**SOURCE DATA**

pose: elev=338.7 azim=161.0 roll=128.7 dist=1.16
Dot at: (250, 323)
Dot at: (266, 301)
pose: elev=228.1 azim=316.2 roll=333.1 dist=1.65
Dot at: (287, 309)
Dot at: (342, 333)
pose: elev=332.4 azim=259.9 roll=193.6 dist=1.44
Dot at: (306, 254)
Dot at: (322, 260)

* * *

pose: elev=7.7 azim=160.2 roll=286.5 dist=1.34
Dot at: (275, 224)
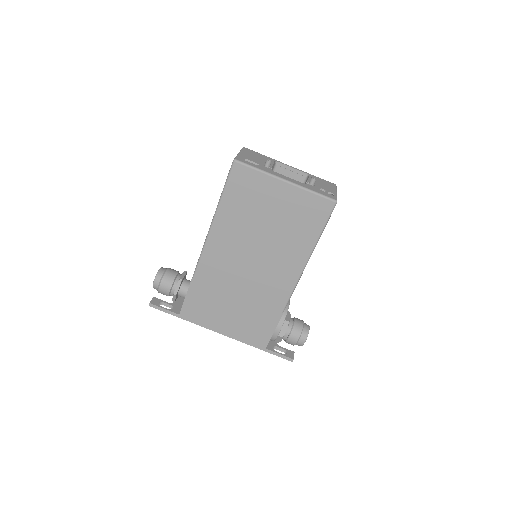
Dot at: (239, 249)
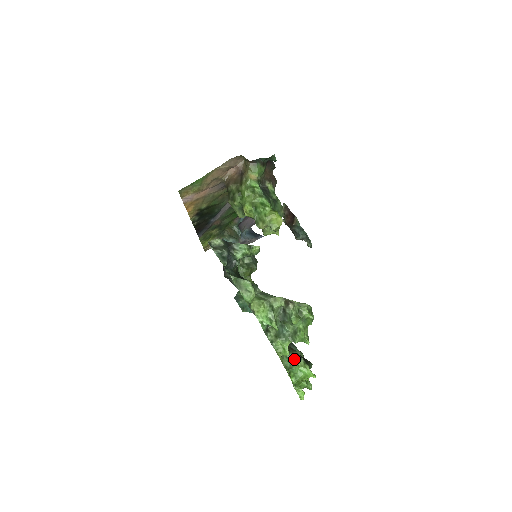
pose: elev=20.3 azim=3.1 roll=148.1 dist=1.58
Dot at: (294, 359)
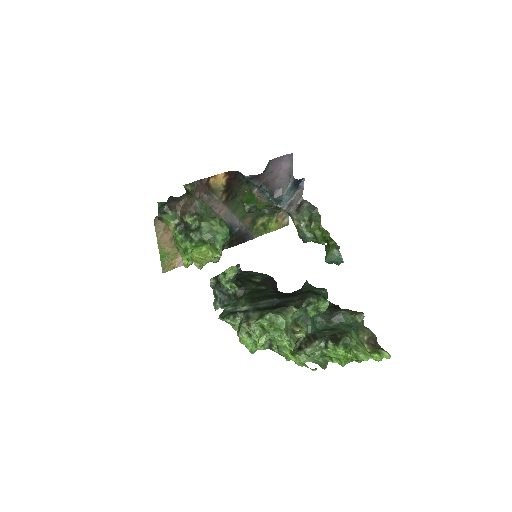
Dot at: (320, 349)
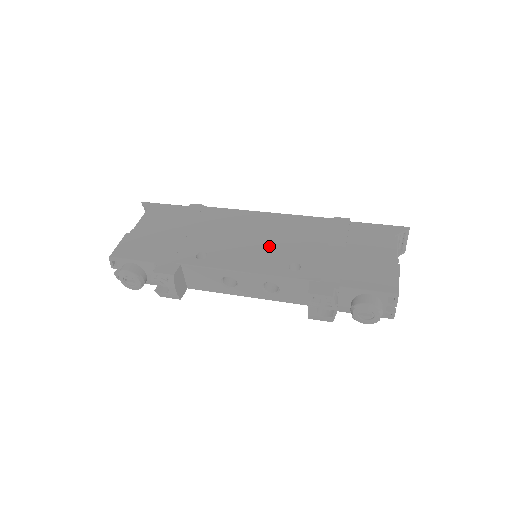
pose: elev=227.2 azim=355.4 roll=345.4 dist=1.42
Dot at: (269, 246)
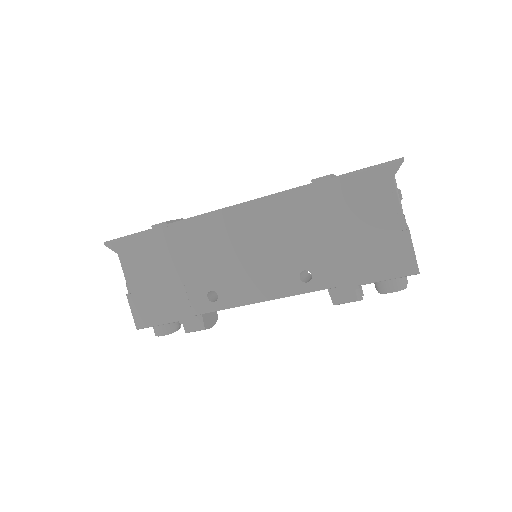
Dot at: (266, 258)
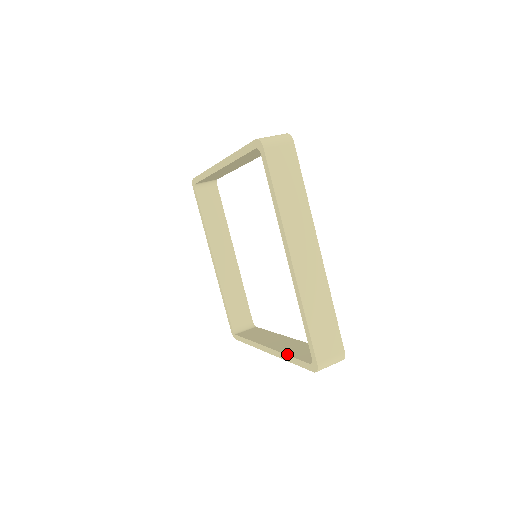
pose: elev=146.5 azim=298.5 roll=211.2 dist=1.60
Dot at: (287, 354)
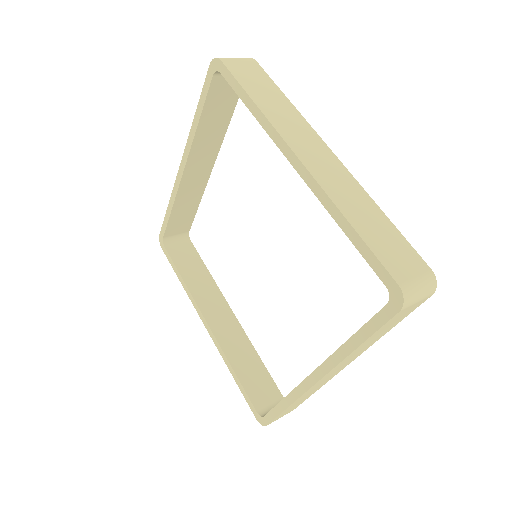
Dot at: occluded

**TO DO**
Write out the records above word for word, starting with the line that contains "pose: elev=338.7 azim=161.0" and ending with the line that contains "Dot at: (322, 260)", including both of those lines.

**ANSWER FOR THIS EXERCISE**
pose: elev=338.7 azim=161.0 roll=128.7 dist=1.16
Dot at: (250, 323)
Dot at: (266, 301)
pose: elev=228.1 azim=316.2 roll=333.1 dist=1.65
Dot at: (287, 309)
Dot at: (342, 333)
pose: elev=332.4 azim=259.9 roll=193.6 dist=1.44
Dot at: (306, 254)
Dot at: (322, 260)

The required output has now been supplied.